Safety equipment includes antilock brakes, traction and stability control, six airbags, hill start assist, a rear-view camera, a blind spot monitoring system, a rear cross-path alert system, a lane departure warning system, lane keeping assist, a frontal collision warning system, rear parking sensors, electric parking brake, passenger grab handle and the Uconnect Access which uses embedded cellular technology to provide emergency and roadside assistance, remote door locking and stolen vehicle location services.

The Jeep Renegade is powered by a Fiat developed Powertrain 4-cylinder 1.4 litre MultiAir II Turbo petrol engine mated to a six-speed manual transmission. From a total displacement of 1 368 cm3 it produces 103 kW at 5 500 rpm and torque of 230 Nm at 1 750 rpm and incorporates “Stop/Start” technology that some drivers like but others like myself find irritating.

In acceleration tests, keeping the loud pedal to the floor right to the 6 500 rpm red line before changing up, the renegade achieved a time of 11 seconds for the 0 to 100 km/h sprint, which is good for a small capacity motor propelling a smallish SUV, and top speed is around 180 km/h.

The Renegade will most likely spend most of its time on town and suburban roads where the front wheel drive model is nimble and easy to park while its small size and quick, direct steering make it very carlike to drive, with the added ride height giving it an off-road feel. However, the electric power steering is on the light side and doesn't provide much feedback.

On the highways the Jeep Renegade is relatively quiet and refined for such a tall vehicle but it travels comfortably at the 120 km/h speed limit with almost no wind noise.
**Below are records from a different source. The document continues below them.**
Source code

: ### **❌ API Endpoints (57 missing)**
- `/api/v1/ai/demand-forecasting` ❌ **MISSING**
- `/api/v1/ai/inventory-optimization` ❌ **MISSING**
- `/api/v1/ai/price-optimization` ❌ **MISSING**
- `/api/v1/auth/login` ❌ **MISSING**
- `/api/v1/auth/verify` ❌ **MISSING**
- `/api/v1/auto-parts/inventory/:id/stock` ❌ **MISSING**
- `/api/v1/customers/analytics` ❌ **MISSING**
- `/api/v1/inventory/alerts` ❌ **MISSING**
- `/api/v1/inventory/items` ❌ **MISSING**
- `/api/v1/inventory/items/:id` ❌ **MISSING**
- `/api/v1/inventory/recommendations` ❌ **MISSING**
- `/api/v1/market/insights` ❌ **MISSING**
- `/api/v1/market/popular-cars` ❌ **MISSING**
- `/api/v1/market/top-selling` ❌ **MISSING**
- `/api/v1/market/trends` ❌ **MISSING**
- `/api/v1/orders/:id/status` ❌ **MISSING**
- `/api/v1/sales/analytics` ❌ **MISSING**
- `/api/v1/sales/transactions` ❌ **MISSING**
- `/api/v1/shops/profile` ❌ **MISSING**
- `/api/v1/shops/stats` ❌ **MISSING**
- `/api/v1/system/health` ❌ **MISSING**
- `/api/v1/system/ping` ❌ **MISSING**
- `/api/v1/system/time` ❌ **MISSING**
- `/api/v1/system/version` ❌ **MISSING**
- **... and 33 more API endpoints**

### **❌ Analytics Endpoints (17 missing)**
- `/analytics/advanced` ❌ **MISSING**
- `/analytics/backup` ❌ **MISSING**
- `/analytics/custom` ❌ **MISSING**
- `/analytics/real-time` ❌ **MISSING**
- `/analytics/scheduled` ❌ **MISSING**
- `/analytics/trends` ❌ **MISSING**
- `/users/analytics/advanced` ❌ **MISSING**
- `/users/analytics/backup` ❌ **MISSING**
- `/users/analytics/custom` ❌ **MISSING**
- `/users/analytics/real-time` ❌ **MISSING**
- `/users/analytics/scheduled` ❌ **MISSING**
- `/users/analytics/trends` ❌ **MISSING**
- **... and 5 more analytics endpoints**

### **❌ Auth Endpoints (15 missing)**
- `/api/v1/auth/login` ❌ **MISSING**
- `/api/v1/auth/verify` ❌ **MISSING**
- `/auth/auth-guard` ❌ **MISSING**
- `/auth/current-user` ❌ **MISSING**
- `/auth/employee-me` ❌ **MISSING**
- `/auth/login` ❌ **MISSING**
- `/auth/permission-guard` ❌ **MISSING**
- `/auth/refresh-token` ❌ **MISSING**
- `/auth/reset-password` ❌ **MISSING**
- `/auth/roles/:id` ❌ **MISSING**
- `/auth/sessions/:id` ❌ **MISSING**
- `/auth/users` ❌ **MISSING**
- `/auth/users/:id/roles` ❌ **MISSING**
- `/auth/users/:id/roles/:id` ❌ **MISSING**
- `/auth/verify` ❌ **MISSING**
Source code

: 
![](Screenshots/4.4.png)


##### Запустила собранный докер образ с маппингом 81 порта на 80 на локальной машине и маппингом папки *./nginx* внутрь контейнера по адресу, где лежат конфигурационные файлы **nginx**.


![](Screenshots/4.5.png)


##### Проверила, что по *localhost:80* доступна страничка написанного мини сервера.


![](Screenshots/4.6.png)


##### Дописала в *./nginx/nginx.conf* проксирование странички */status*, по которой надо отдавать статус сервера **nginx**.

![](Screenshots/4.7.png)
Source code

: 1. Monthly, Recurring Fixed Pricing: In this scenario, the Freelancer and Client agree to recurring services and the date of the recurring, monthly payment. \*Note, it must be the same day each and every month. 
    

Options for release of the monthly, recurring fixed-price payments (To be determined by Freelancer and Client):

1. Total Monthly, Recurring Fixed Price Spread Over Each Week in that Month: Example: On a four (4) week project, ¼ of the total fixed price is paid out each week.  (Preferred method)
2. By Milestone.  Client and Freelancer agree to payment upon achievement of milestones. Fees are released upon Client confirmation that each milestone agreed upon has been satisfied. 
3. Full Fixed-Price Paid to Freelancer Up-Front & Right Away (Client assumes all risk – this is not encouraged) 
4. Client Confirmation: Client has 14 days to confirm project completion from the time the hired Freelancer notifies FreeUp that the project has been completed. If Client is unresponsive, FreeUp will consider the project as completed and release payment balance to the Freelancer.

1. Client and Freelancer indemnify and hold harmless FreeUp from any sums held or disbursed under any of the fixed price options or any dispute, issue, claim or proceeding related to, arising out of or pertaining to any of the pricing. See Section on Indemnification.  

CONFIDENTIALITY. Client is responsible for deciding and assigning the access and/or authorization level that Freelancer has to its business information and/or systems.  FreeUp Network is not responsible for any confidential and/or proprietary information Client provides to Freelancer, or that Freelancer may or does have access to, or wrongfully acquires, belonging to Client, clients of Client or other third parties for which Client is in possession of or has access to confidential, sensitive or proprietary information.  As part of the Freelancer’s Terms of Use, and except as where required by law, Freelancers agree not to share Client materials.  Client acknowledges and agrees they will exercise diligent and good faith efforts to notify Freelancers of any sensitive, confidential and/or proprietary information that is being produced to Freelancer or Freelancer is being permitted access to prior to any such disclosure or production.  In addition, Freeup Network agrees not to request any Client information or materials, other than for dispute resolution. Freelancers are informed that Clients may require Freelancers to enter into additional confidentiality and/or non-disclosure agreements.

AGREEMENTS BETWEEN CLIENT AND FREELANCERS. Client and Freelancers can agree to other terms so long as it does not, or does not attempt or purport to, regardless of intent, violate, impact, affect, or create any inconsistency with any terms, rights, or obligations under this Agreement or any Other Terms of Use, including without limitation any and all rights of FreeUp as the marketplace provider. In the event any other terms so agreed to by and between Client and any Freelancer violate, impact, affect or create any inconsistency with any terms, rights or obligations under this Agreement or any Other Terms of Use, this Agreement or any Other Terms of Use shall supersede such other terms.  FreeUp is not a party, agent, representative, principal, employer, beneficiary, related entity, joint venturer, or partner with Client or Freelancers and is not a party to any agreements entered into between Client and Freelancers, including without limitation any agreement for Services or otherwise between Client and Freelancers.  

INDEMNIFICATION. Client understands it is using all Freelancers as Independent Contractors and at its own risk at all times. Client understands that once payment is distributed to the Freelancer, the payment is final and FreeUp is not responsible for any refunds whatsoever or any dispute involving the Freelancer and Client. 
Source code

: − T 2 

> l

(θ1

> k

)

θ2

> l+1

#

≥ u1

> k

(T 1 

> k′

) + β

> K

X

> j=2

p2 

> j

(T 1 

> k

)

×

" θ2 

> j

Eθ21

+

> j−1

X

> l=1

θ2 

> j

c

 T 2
The 1.4 litre MultiAir II Turbo petrol engine, with its good low down torque powers the Renegade up most hills without having to change to lower gears. Even for overtaking, dropping down just one cog will in most cases get you safely by.

The Renegade holds the road well and proved to be slightly faster on winding roads than you might expect from a tall and boxy vehicle, however the high seating position for passengers tends to increase the sensation of body roll in sharp corners. All-in-all the Renegade is fun to drive and is roomy and comfortable for the family.


The recommended retail price as of July 2016 for the Jeep Renegade 1.4 litre Limited 6-speed manual as tested is R406 990, which includes a standard 3 year/100 000km warranty and class leading 6 year/100 000km maintenance plan.